Records from a collection:
- - - - -

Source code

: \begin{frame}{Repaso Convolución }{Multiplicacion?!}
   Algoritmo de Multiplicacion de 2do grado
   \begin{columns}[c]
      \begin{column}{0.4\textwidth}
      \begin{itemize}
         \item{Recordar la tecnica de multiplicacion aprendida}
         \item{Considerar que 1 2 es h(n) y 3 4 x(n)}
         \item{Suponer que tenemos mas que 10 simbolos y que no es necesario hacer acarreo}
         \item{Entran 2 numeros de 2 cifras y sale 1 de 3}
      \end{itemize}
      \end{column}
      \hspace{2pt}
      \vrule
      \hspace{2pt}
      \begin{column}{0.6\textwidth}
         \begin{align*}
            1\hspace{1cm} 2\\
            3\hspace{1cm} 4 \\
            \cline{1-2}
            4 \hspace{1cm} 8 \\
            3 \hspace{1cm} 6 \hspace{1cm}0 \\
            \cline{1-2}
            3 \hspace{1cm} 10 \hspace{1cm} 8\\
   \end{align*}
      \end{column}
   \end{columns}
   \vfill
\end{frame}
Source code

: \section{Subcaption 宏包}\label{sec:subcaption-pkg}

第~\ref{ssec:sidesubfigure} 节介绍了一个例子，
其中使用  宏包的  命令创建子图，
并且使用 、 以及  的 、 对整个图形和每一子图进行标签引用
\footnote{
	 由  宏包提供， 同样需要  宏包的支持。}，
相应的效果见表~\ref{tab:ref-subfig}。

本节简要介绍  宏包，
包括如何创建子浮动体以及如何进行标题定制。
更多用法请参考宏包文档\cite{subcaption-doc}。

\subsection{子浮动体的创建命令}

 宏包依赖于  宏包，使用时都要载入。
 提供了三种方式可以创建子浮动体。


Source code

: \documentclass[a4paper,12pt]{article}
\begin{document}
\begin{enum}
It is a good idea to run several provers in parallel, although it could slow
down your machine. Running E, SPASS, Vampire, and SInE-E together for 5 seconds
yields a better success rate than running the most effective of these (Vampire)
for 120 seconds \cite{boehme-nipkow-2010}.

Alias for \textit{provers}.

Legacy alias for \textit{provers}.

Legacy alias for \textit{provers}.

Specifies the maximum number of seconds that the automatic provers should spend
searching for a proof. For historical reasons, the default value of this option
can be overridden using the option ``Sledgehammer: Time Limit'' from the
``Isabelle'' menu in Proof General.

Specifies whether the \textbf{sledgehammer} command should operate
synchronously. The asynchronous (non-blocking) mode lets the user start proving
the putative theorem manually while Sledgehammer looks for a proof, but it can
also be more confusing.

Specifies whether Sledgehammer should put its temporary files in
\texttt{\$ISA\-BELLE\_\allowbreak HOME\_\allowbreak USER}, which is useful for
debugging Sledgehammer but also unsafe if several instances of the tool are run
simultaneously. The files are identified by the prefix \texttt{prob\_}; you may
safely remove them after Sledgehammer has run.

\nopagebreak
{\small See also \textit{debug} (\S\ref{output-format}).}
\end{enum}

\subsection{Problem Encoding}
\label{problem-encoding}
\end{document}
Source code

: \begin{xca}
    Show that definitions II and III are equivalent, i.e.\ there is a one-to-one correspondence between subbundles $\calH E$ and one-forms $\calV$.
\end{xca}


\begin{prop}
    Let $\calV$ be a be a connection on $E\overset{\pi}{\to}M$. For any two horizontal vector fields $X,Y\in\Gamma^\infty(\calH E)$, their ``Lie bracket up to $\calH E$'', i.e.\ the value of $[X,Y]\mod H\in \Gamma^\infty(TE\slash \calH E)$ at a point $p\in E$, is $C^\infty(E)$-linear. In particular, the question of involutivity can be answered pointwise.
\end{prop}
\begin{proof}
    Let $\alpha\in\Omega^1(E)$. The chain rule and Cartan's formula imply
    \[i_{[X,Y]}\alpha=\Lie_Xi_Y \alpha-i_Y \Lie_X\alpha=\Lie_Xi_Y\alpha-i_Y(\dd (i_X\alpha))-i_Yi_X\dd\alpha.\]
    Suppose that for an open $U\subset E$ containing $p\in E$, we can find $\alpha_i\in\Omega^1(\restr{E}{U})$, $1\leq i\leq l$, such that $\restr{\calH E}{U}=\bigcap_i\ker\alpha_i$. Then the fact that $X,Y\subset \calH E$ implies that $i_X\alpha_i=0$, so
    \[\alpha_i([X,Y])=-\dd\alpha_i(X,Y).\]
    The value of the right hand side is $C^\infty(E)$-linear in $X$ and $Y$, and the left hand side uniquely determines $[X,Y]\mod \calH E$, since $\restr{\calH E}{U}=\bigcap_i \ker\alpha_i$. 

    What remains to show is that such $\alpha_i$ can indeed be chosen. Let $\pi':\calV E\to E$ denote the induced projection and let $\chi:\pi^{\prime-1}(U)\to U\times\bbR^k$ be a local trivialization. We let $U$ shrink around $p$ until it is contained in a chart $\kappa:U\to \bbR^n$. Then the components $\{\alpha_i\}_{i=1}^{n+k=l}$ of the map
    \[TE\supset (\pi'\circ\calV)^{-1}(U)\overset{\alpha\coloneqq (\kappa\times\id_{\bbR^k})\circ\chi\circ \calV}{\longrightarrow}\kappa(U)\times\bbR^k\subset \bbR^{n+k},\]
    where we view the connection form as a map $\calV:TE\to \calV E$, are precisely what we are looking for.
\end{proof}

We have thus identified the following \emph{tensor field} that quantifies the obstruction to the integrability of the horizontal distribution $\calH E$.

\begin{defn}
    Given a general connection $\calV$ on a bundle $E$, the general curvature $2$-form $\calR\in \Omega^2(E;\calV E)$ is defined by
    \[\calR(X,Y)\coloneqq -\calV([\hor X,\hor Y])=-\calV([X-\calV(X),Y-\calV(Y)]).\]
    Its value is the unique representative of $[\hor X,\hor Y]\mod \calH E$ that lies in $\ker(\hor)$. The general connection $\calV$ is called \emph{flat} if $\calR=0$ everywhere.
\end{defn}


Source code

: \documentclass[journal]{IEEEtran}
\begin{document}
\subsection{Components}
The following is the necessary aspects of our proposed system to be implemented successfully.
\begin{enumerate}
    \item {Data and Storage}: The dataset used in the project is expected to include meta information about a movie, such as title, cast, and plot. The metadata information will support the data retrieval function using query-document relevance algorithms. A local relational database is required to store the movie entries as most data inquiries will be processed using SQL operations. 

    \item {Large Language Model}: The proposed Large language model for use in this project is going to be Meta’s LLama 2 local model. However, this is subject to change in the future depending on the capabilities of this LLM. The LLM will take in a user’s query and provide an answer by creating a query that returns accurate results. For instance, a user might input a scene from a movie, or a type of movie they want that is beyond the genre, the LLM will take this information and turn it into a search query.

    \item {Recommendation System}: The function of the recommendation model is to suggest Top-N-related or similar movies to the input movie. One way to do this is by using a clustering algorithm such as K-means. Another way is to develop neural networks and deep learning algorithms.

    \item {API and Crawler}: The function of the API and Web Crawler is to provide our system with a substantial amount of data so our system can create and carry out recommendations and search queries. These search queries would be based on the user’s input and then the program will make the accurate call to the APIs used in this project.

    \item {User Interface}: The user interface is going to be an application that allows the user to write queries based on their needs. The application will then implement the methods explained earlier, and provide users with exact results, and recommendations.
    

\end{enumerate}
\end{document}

- - - - -

Filter the data for the string "restr". Copy each matching line.

    Suppose that for an open $U\subset E$ containing $p\in E$, we can find $\alpha_i\in\Omega^1(\restr{E}{U})$, $1\leq i\leq l$, such that $\restr{\calH E}{U}=\bigcap_i\ker\alpha_i$. Then the fact that $X,Y\subset \calH E$ implies that $i_X\alpha_i=0$, so
    The value of the right hand side is $C^\infty(E)$-linear in $X$ and $Y$, and the left hand side uniquely determines $[X,Y]\mod \calH E$, since $\restr{\calH E}{U}=\bigcap_i \ker\alpha_i$. 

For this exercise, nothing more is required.